20H17 (temps universel). Le module lunaire Eagle vient de se poser sur la mer de la Tranquillité. A son bord, Neil Armstrong et Buzz Aldrin ne doivent pas se laisser submerger par l’émotion. Leurs gestes sont millimétrés et minutés, tandis que leur camarade Michael Collins, à bord du module de commande, est resté en orbite en attendant de les récupérer. Pourtant, malgré l’intensité du moment, Buzz Aldrin suspend quelques instants les procédures. L’ex-as de l’US Air Force, devenu astronaute, s’empare d’un sachet en plastique duquel il extrait un récipient contenant du vin, un morceau de pain et un petit calice qui lui ont été fournis par l’église presbytérienne de Webster, située près d’Houston.
Dans le micro qui le relie au poste de commandement de la NASA, il prononce alors quelques mots : « Je vous demande quelques instants de silence et je voudrais inviter les personnes qui écoutent, qui et où qu’elles soient, à s’arrêter un instant pour considérer les événements des quelques dernières heures, et à rendre grâce à sa façon ». Puis il lit un extrait du chapitre 15 de l’évangile de Saint-Jean (« Je suis la Vigne, et vous les sarments… ») qu’il avait copié à la main sur un morceau de papier avant d’embarquer.
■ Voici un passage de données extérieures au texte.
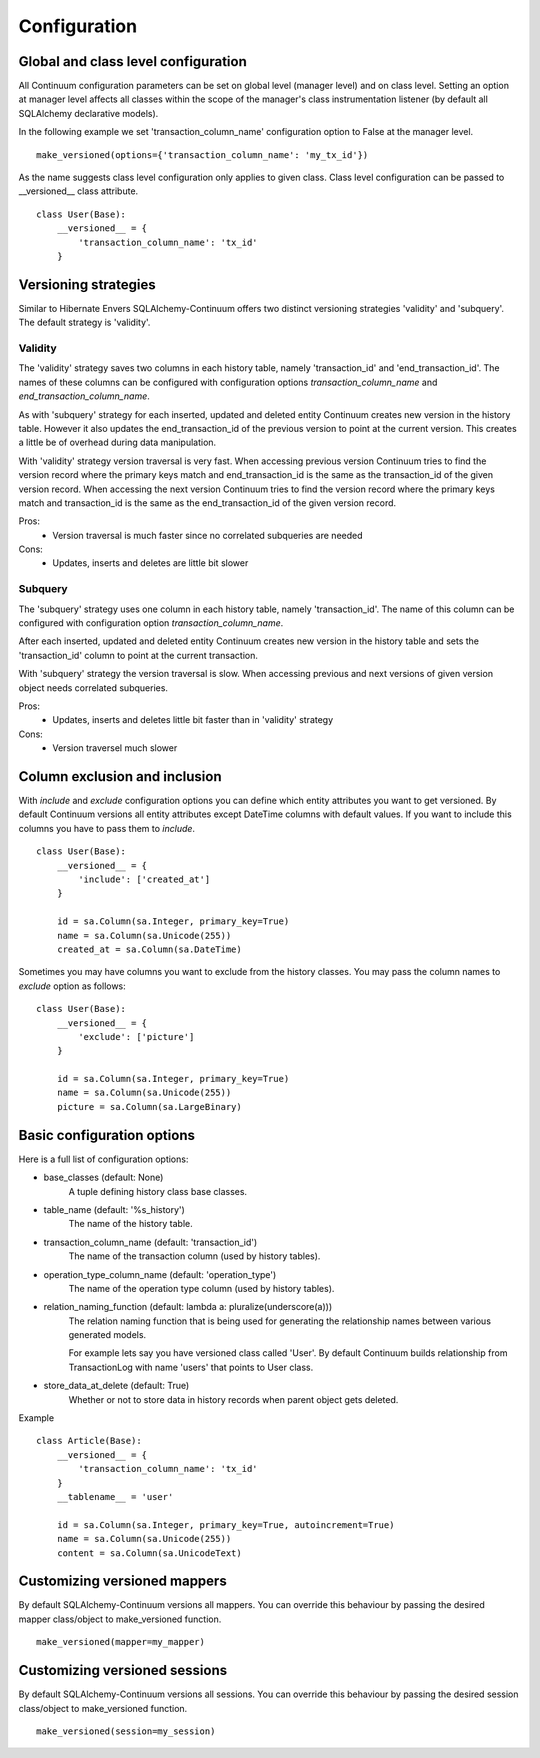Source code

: Configuration
=============

Global and class level configuration
------------------------------------

All Continuum configuration parameters can be set on global level (manager level) and on class level. Setting an option at manager level affects all classes within the scope of the manager's class instrumentation listener (by default all SQLAlchemy declarative models).

In the following example we set 'transaction_column_name' configuration option to False at the manager level.

::


    make_versioned(options={'transaction_column_name': 'my_tx_id'})



As the name suggests class level configuration only applies to given class. Class level configuration can be passed to __versioned__ class attribute.


::


    class User(Base):
        __versioned__ = {
            'transaction_column_name': 'tx_id'
        }


Versioning strategies
---------------------


Similar to Hibernate Envers SQLAlchemy-Continuum offers two distinct versioning strategies 'validity' and 'subquery'. The default strategy is 'validity'.


Validity
^^^^^^^^

The 'validity' strategy saves two columns in each history table, namely 'transaction_id' and 'end_transaction_id'. The names of these columns can be configured with configuration options `transaction_column_name` and `end_transaction_column_name`.

As with 'subquery' strategy for each inserted, updated and deleted entity Continuum creates new version in the history table. However it also updates the end_transaction_id of the previous version to point at the current version. This creates a little be of overhead during data manipulation.

With 'validity' strategy version traversal is very fast. When accessing previous version Continuum tries to find the version record where the primary keys match and end_transaction_id is the same as the transaction_id of the given version record. When accessing the next version Continuum tries to find the version record where the primary keys match and transaction_id is the same as the end_transaction_id of the given version record.


Pros:
    * Version traversal is much faster since no correlated subqueries are needed


Cons:
    * Updates, inserts and deletes are little bit slower


Subquery
^^^^^^^^

The 'subquery' strategy uses one column in each history table, namely 'transaction_id'. The name of this column can be configured with configuration option `transaction_column_name`.

After each inserted, updated and deleted entity Continuum creates new version in the history table and sets the 'transaction_id' column to point at the current transaction.

With 'subquery' strategy the version traversal is slow. When accessing previous and next versions of given version object needs correlated subqueries.


Pros:
    * Updates, inserts and deletes little bit faster than in 'validity' strategy

Cons:
    * Version traversel much slower



Column exclusion and inclusion
------------------------------

With `include` and `exclude` configuration options you can define which entity attributes you want to get versioned. By default Continuum versions all entity attributes except DateTime columns with default values. If you want to include this columns you have to pass them to `include`.


::


    class User(Base):
        __versioned__ = {
            'include': ['created_at']
        }

        id = sa.Column(sa.Integer, primary_key=True)
        name = sa.Column(sa.Unicode(255))
        created_at = sa.Column(sa.DateTime)


Sometimes you may have columns you want to exclude from the history classes. You may pass the column names to `exclude` option as follows:

::


    class User(Base):
        __versioned__ = {
            'exclude': ['picture']
        }

        id = sa.Column(sa.Integer, primary_key=True)
        name = sa.Column(sa.Unicode(255))
        picture = sa.Column(sa.LargeBinary)




Basic configuration options
---------------------------

Here is a full list of configuration options:

* base_classes (default: None)
    A tuple defining history class base classes.

* table_name (default: '%s_history')
    The name of the history table.

* transaction_column_name (default: 'transaction_id')
    The name of the transaction column (used by history tables).

* operation_type_column_name (default: 'operation_type')
    The name of the operation type column (used by history tables).

* relation_naming_function (default: lambda a: pluralize(underscore(a)))
    The relation naming function that is being used for generating the relationship names between various generated models.

    For example lets say you have versioned class called 'User'. By default Continuum builds relationship from TransactionLog with name 'users' that points to User class.

* store_data_at_delete (default: True)
    Whether or not to store data in history records when parent object gets deleted.


Example
::


    class Article(Base):
        __versioned__ = {
            'transaction_column_name': 'tx_id'
        }
        __tablename__ = 'user'

        id = sa.Column(sa.Integer, primary_key=True, autoincrement=True)
        name = sa.Column(sa.Unicode(255))
        content = sa.Column(sa.UnicodeText)


Customizing versioned mappers
-----------------------------

By default SQLAlchemy-Continuum versions all mappers. You can override this behaviour by passing the desired mapper class/object to make_versioned function.


::

    make_versioned(mapper=my_mapper)


Customizing versioned sessions
------------------------------


By default SQLAlchemy-Continuum versions all sessions. You can override this behaviour by passing the desired session class/object to make_versioned function.


::

    make_versioned(session=my_session)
Fun Fact 35: Aldrin, who was an elder in his Presbyterian church, performed the rite of Holy Communion privately on the Moon, using a small kit of consecrated bread and wine provided by his pastor. #Apollo50Aus 📸: @HISTORY pic.twitter.com/fEiLcyOFha
— Australian Space Agency (@AusSpaceAgency) 9 juillet 2019
Au nom du Christ
Une fois ces paroles prononcées, sous le regard de Neil Armstrong demeuré silencieux, Buzz Aldrin s’administre lui-même la communion presbytérienne en vertu d’une autorisation spéciale qui lui a été délivrée par l’église de Webster. « J’ai versé le vin dans un calice que notre église m’avait remis. Avec une gravité six fois moindre que sur la terre, le vin effectuait des courbes doucement et avec grâce sur les parois de la coupe. Il était saisissant de penser que le premier liquide versé sur la Lune, et que la première nourriture absorbée, étaient les substances de la communion », écrira-t-il plus tard. C’était, dira-t-il aussi, sa façon à lui de rendre grâce et d’exprimer qu’en explorant l’espace, il agissait au nom du Christ.
Sans doute Buzz Aldrin aurait-il voulu donner beaucoup plus de retentissement à sa démarche, et répéter sur la Lune le geste de Christophe Colomb, plantant une Croix sur le sable des plages inexplorées qu’il abordait. Mais le politiquement correct était déjà à l’œuvre à l’époque et la NASA lui avait demandé d’agir en toute discrétion de crainte de s’attirer les foudres des organisations athées. « Allez-y. Communiez. Mais contentez-vous de commentaires généralistes » lui avait ainsi intimé Deke Slayton, le chef du bureau des astronautes. C’est ainsi que seules les équipes au sol avaient entendu les paroles religieuses d’Aldrin, et non le grand public pourtant avide des moindres faits et gestes des trois héros de la conquête lunaire.
Offensive athée
Il faut dire que la NASA avait été échaudée par les actions intentées par Madalyn Murray O’Hair, militante de l’association « American Atheists », qui se surnommait elle-même la « femme la plus détestée d’Amérique ». Elle avait en effet intenté un procès contre l’Etat, au nom du Premier amendement, après que les trois astronautes de la mission Apollo 8, le 24 décembre 1968, avaient lu un extrait de la Genèse au cours de la rotation autour de la Lune. Auparavant, cette activiste s’était fait connaître pour sa contestation du caractère obligatoire des prières et lectures religieuses dans les établissements publics, et dans les écoles en particulier. Désormais, interdire l’expression aux astronautes en service l’expression de leur foi sur Terre, dans l’espace et sur la Lune, était son nouveau cheval de bataille.
L’offensive de Madalyn Murray O’Hair ne réduit en rien la portée symbolique du geste de Buzz Aldrin (à la différence des catholiques, les presbytériens ne croient pas en la transsubstantiation : la communion est avant tout un rite qui exprime la présence spirituelle de Dieu dans une assemblée, même réduite). Ainsi, chaque année encore, en juillet, l’église presbytérienne de Webster commémore la cérémonie de Buzz Aldrin au cours du « dimanche de la communion lunaire« . En invoquant le Christ par ses paroles et par ses gestes, l’astronaute a su redonner à l’événement mondial que fut le premier pas de l’homme sur la Lune sa dimension réelle : une prouesse sans commune mesure, mais qui ne saurait en aucune manière faire oublier à l’homme son rang de créature.